WHAT YOU NEED TO DO → Find the line containing "left_mouse_up()" in the entries; transcribe it and all remaining lines through the end, exactly as they appear, but not the pictures.

EXTRACTED RECORDS →
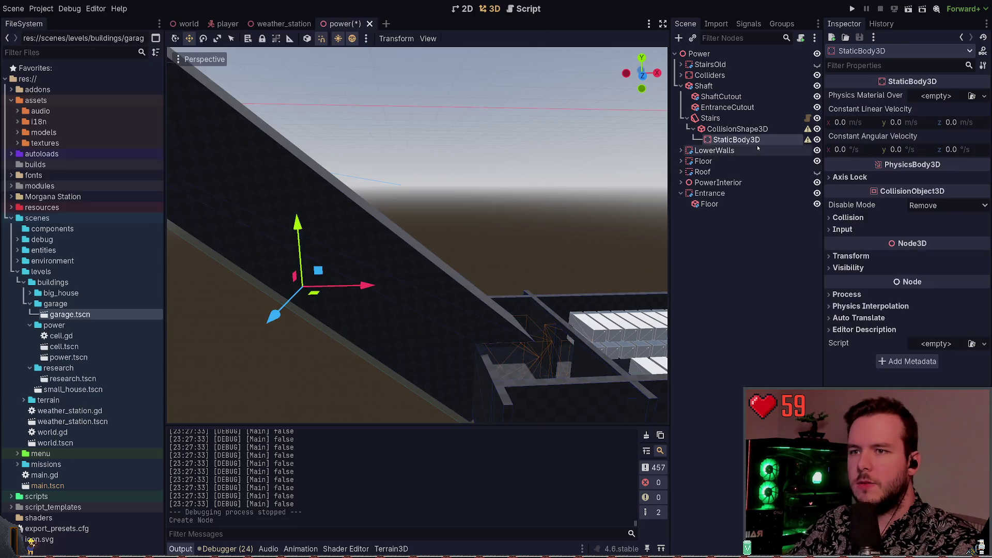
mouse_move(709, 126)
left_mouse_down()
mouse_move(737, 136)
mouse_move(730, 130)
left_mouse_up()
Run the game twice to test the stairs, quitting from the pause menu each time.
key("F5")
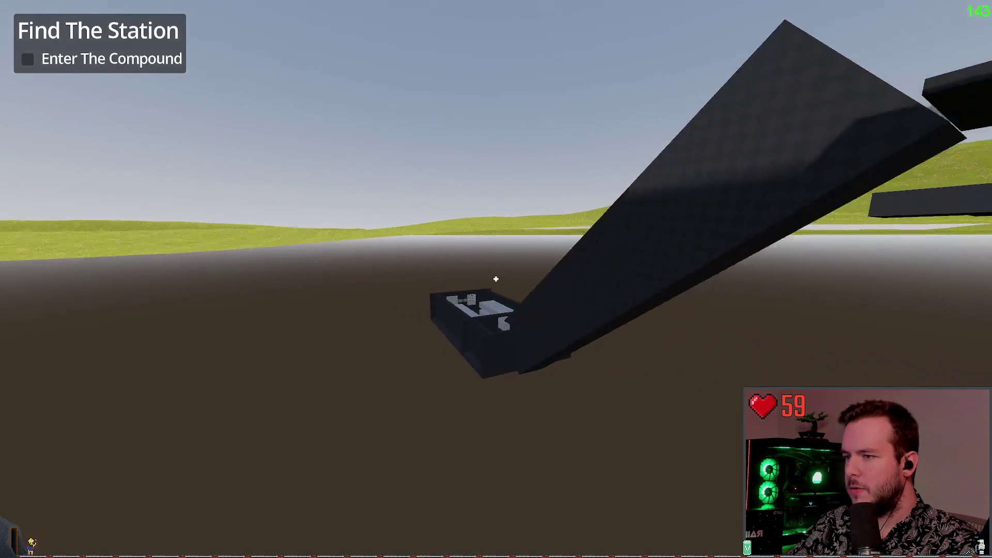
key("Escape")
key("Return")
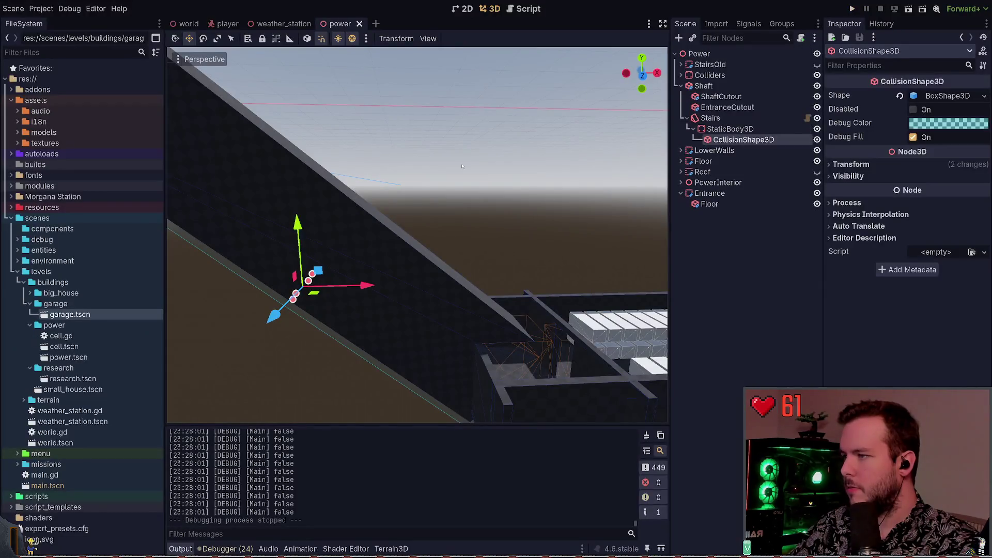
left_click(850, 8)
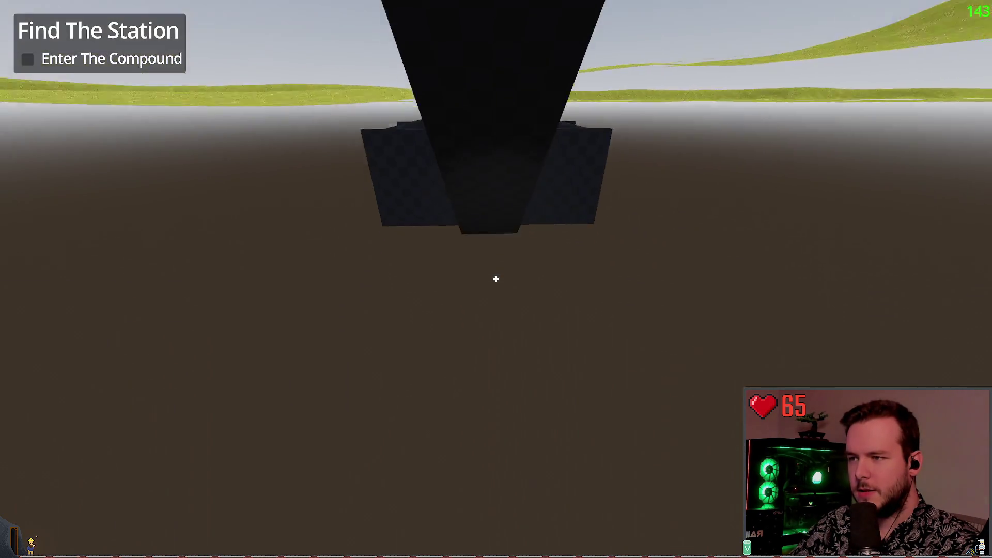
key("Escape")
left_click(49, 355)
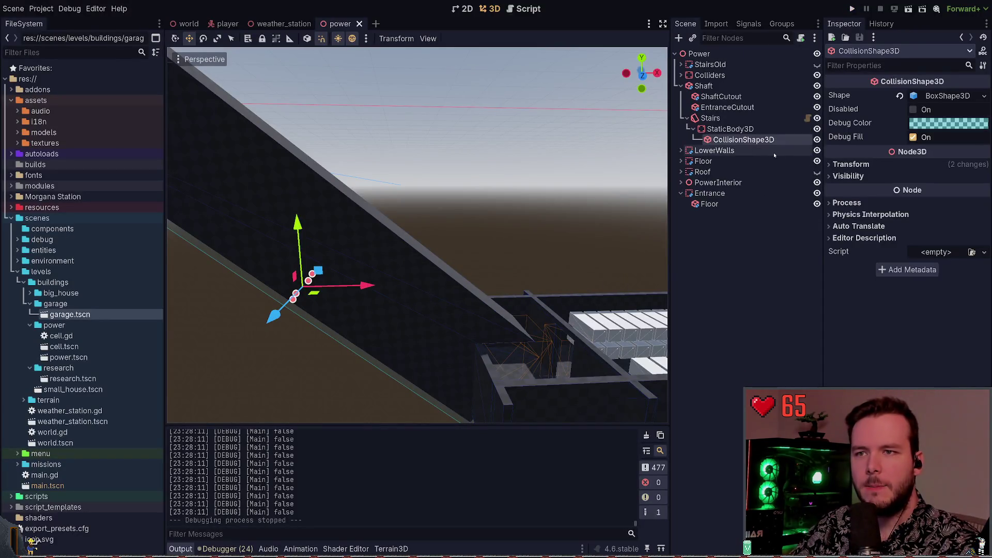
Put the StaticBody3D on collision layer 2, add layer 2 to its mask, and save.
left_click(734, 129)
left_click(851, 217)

RESPONSE TO THE EXERCISE →
left_mouse_up()
Run the game twice to test the stairs, quitting from the pause menu each time.
key("F5")
key("Escape")
key("Return")
left_click(850, 8)
key("Escape")
left_click(49, 355)
Put the StaticBody3D on collision layer 2, add layer 2 to its mask, and save.
left_click(734, 129)
left_click(851, 217)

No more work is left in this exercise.